By Kristin Hoerth
In just about every issue of Southwest Art, there are a few things that stand out to me while I’m editing stories or selecting images. Sometimes it’s particular artwork that I just can’t stop looking at. Other times it’s a quote from one of our featured artists that’s especially well phrased or strikes a chord. And sometimes I realize, as the month’s work draws to a close, that an unintended theme has emerged.
That’s what happened in this month’s issue: While doing a final review of the features and columns, I noticed that the idea of exploration appears again and again. The first instance is in our newest column, Success Stories, in which we check in with artists who appeared in our pages a number of years ago and have since gone on to successful careers. William Matthews is the subject of this month’s column, and one of the things he discusses is his love of travel—his “drug of choice.” Over the years he’s gone to Europe, the United Kingdom, Asia, and northern Africa, and he had this to say about the influence of travel on his art: “I think to be an artist is to be a person who explores his curiosity. The most interesting people are truly the curious ones who keep searching for new ideas and elements of stimulation.”

Given task | Extend the Southwest Art editor's note above on exploration as a theme, picking up after its last sentence.

Data rows |
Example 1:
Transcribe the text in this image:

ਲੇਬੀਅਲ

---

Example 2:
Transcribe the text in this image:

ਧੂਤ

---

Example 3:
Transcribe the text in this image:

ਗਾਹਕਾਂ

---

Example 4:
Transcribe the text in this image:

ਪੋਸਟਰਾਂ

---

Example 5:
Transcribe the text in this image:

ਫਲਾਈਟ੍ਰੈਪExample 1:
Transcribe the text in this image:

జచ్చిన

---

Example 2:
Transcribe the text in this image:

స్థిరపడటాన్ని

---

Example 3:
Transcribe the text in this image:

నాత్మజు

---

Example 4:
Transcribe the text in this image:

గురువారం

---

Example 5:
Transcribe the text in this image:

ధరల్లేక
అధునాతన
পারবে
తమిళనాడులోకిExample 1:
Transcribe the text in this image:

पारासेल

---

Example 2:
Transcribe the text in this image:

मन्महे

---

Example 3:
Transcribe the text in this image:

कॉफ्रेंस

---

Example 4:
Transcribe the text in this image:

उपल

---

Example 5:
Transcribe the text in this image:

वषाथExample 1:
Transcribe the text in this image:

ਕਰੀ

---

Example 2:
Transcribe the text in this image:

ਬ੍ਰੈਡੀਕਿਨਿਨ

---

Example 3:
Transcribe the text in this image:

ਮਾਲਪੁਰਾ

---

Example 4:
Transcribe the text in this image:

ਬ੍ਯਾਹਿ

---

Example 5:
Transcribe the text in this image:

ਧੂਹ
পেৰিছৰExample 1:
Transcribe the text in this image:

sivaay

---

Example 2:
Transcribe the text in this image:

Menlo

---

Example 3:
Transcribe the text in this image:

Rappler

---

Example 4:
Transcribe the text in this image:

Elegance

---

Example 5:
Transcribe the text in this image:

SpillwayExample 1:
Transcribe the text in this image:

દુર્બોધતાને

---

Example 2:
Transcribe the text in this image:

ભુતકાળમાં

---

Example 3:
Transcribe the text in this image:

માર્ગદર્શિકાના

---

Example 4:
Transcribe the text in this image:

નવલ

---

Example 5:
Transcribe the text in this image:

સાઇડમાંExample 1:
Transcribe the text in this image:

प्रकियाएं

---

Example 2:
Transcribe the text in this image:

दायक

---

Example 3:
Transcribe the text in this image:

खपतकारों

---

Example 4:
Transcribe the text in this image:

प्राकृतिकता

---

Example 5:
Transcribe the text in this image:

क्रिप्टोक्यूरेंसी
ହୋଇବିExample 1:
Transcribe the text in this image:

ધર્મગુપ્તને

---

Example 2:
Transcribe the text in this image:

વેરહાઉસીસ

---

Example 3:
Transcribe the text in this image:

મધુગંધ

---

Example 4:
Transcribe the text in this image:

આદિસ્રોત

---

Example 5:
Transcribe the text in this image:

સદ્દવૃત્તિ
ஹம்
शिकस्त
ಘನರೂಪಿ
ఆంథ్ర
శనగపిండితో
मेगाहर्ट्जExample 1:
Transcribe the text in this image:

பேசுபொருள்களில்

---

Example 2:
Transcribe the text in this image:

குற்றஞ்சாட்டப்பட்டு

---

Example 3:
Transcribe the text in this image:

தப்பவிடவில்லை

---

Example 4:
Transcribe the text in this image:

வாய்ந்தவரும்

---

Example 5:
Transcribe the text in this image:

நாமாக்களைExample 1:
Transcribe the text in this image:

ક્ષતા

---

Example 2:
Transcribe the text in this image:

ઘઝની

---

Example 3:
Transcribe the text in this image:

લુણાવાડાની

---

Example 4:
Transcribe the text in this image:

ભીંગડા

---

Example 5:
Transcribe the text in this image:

Output for this task |
Another inveterate traveler in this month’s issue is Colorado painter Kim English (at right), who visits Europe and Mexico at least once a year with his wife, fellow artist Andi Mascarenas. In these foreign lands, English captures both people and places, and as writer Rosemary Carstens notes, the resulting paintings possess “a rare freshness that keeps you looking, wondering about the people or places depicted, seeking their deeper meanings.”
Finally, two of the artists in our “City Scenes” portfolio discuss the theme of exploration and discovery in the context of architecture. Misty Martin focuses on buildings as footprints that humankind leaves on the world. As she says, “The built environment contains so many memories, so many traces of the individuals who strived to make it. Those buildings are containers of the past as well as the present. There is so much to learn about the people who created these structures and their choices in making them.” Danny Heller is equally intrigued by architecture: Whether it’s iconic buildings in L.A. or mid-century modern suburban tract housing, he’s intrigued by the history found in these structures.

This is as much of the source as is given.